There is always a danger when employing famous artists to design theatrical sets that the visuals become the staging and what goes on within them becomes secondary – who, for instance, remembers the stage directors behind the productions famously designed by David Hockney (The Rake’s Progress, Tristan, Die Frau ohne Schatten)? But since Anish Kapoor’s creations for English National Opera’s new production of Wagner’s Tristan and Isolde are so much more physical than mere painted backcloths, they play a significant role in the drama itself.
For Act I Kapoor has designed a vast multiple sail-like structure, creating rooms fanning out from a central core like the segments of an orange (and it is indeed orange, or gold, in colour). We have Isolde’s quarters on the left, Tristan’s on the right, and the middle one remains dark until the arrival of the third party in this three-way relationship, King Mark, at the very end of the act. Act II is dominated by what looks like a rocky grotto, or a cave in the cliffs of Cornwall, perhaps, where the lovers have their tryst, turning at the moment of their discovery to reveal it is contained in a moon-like sphere. For Act III the grotto is partly screened from view and seen through a big gash that presumably represents Tristan’s wound. It all looks stunning, and is evocatively lit by Paul Anderson.
The production by Daniel Kramer, ENO’s newly appointed artistic director, is at its best when it engages with these impressive surroundings, taking us into the realm of the mind, away from the physical world – the Act II duet, with the lovers crawling around the pathways of the grotto, is a particularly evocative presentation and a magical fusion of sound and image. Elsewhere, his thought-processes are less clear. Flashes of insight – the lovers’ self-harming as indication of their death-wish, and the cumbersome dressing up for the arrival in Cornwall to meet the king revealing the social conventions that are about to be challenged – are counteracted by more inexplicable decisions. It’s reasonable to mark the lovers’ interruption with the cold light of day, but do they need to be strapped to modern hospital beds and tended to by massed medics while Mark gives them his poignant dressing-down?

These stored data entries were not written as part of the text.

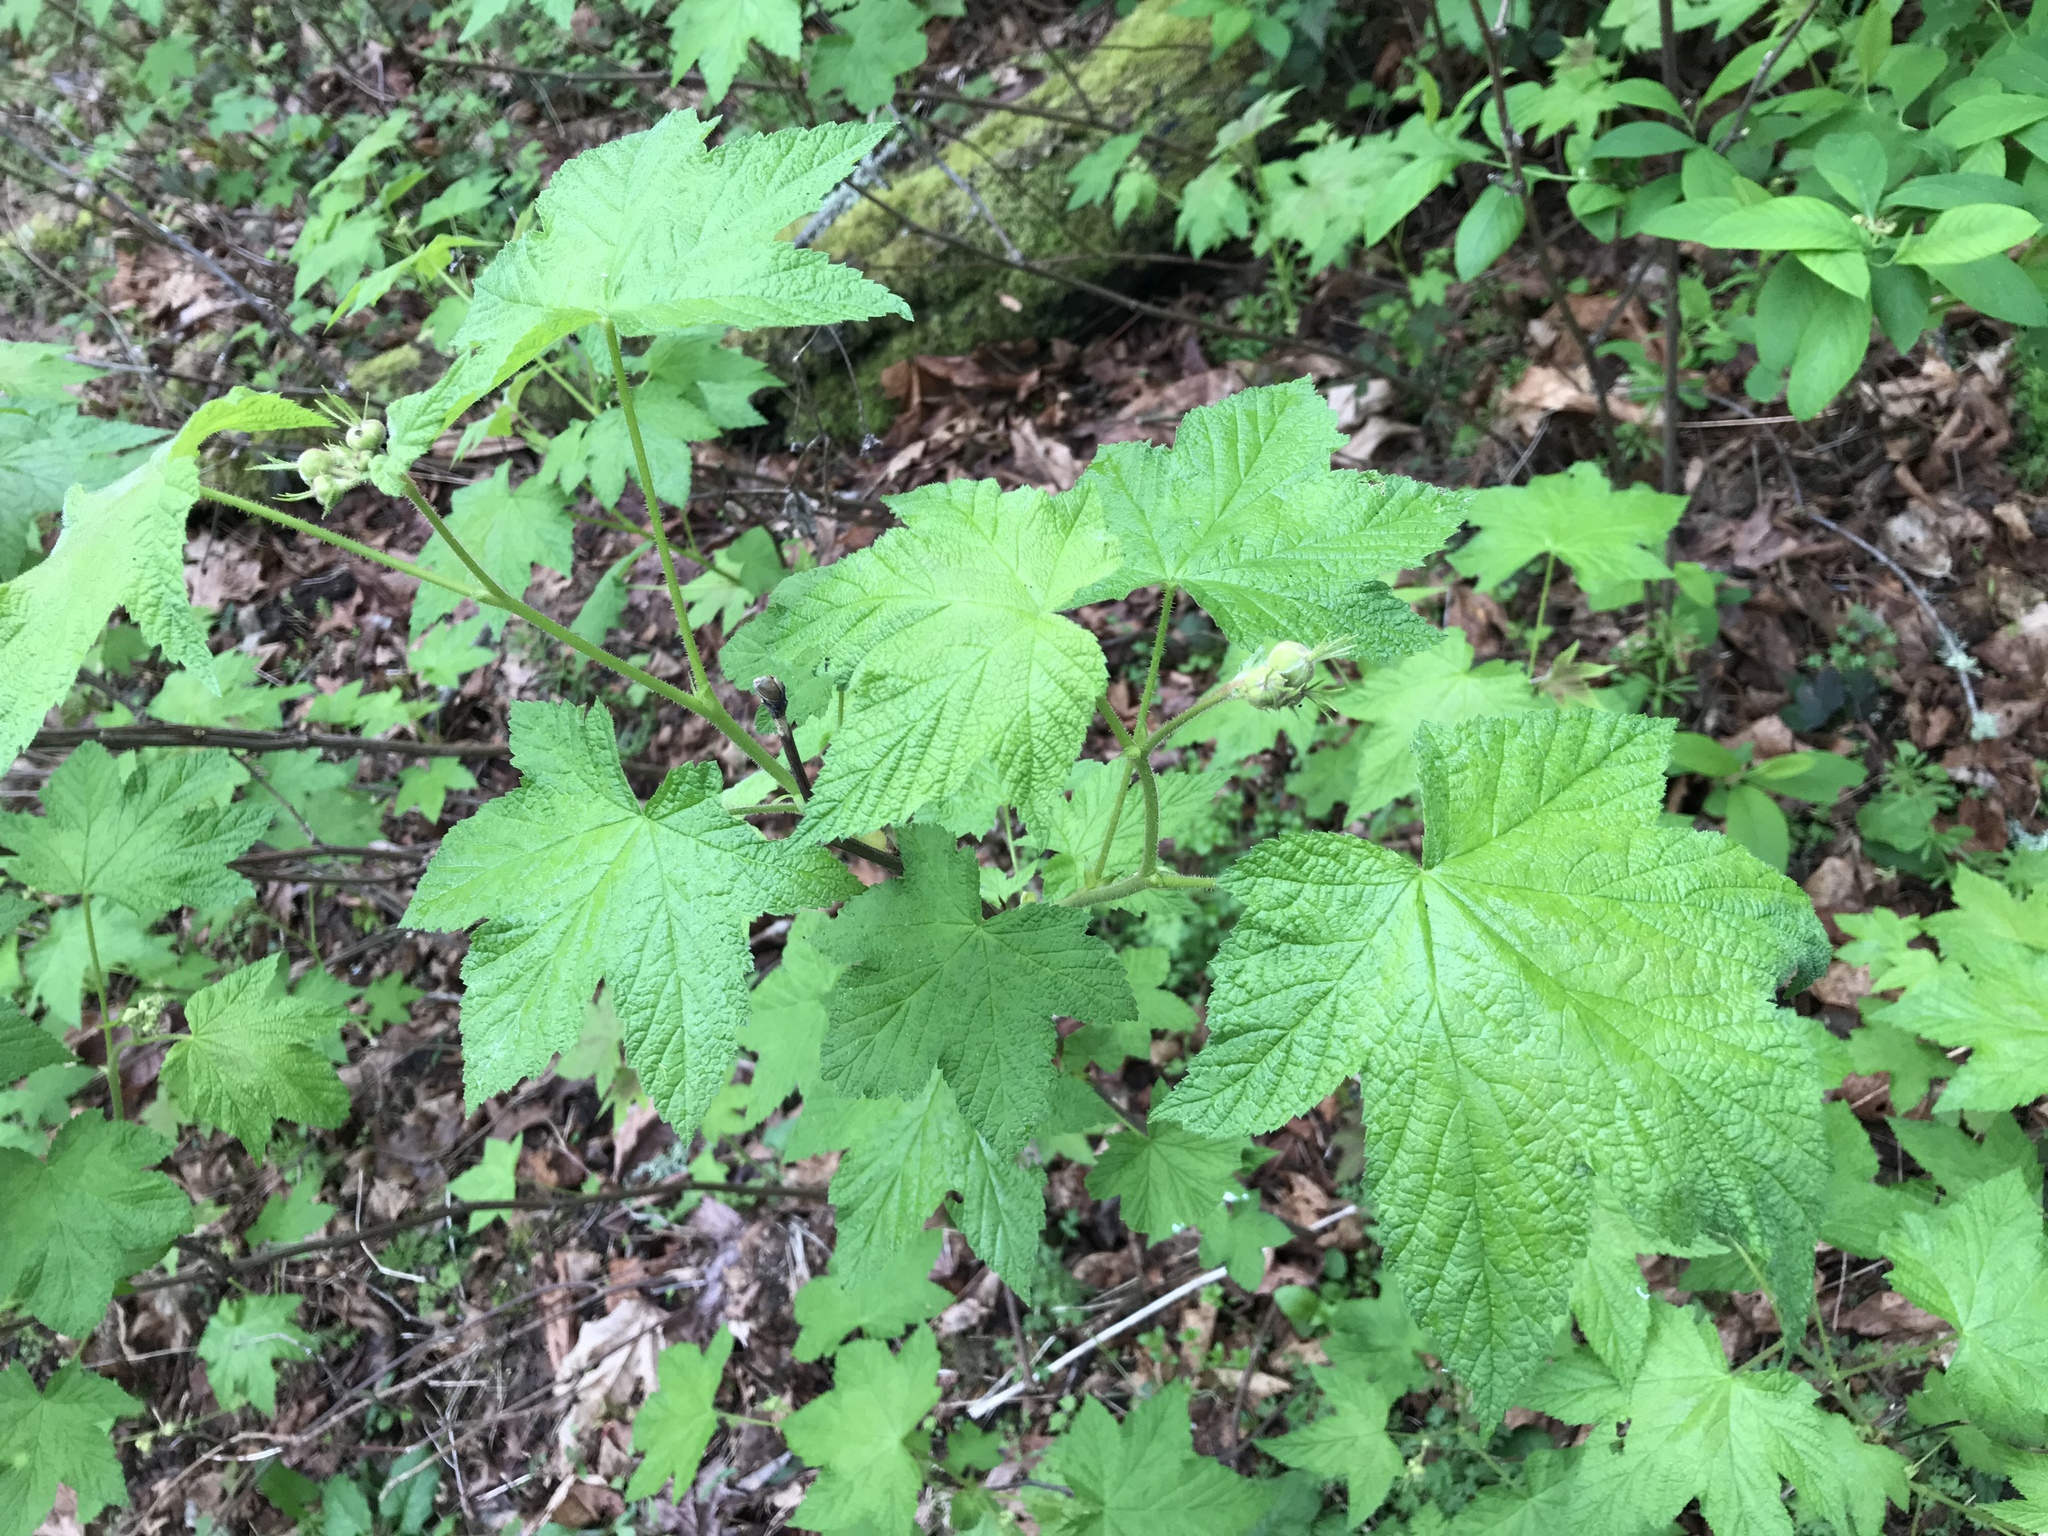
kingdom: Plantae
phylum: Tracheophyta
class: Magnoliopsida
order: Rosales
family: Rosaceae
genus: Rubus
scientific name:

And while on the subject of incongruities, what was with the Samurai allusions in Christina Cunningham’s costuming of Tristan, Mark and the ship’s crew in Act I, something that was never picked up on again? Otherwise, there’s a rather camped-up 18th-century presentation of the lead characters in this opening act, with both Brangäne and Kurwenal be-wigged as escapees from Ariadne auf Naxos, or equivalent, faffing around with their superiors’ clothing. The desolation of Act III is well presented, with the lovers white-haired, their servants dishevelled and almost bald, but the effect is spoiled with some unnecessary and intrusive comic business with Kurwenal. Tristan can work on stage as abstract music drama – its "action", as Wagner termed it, is all in the music and words – or as narrative realism. Rarely does it take easily to combining both approaches, as Kramer’s somewhat uneven presentation shows.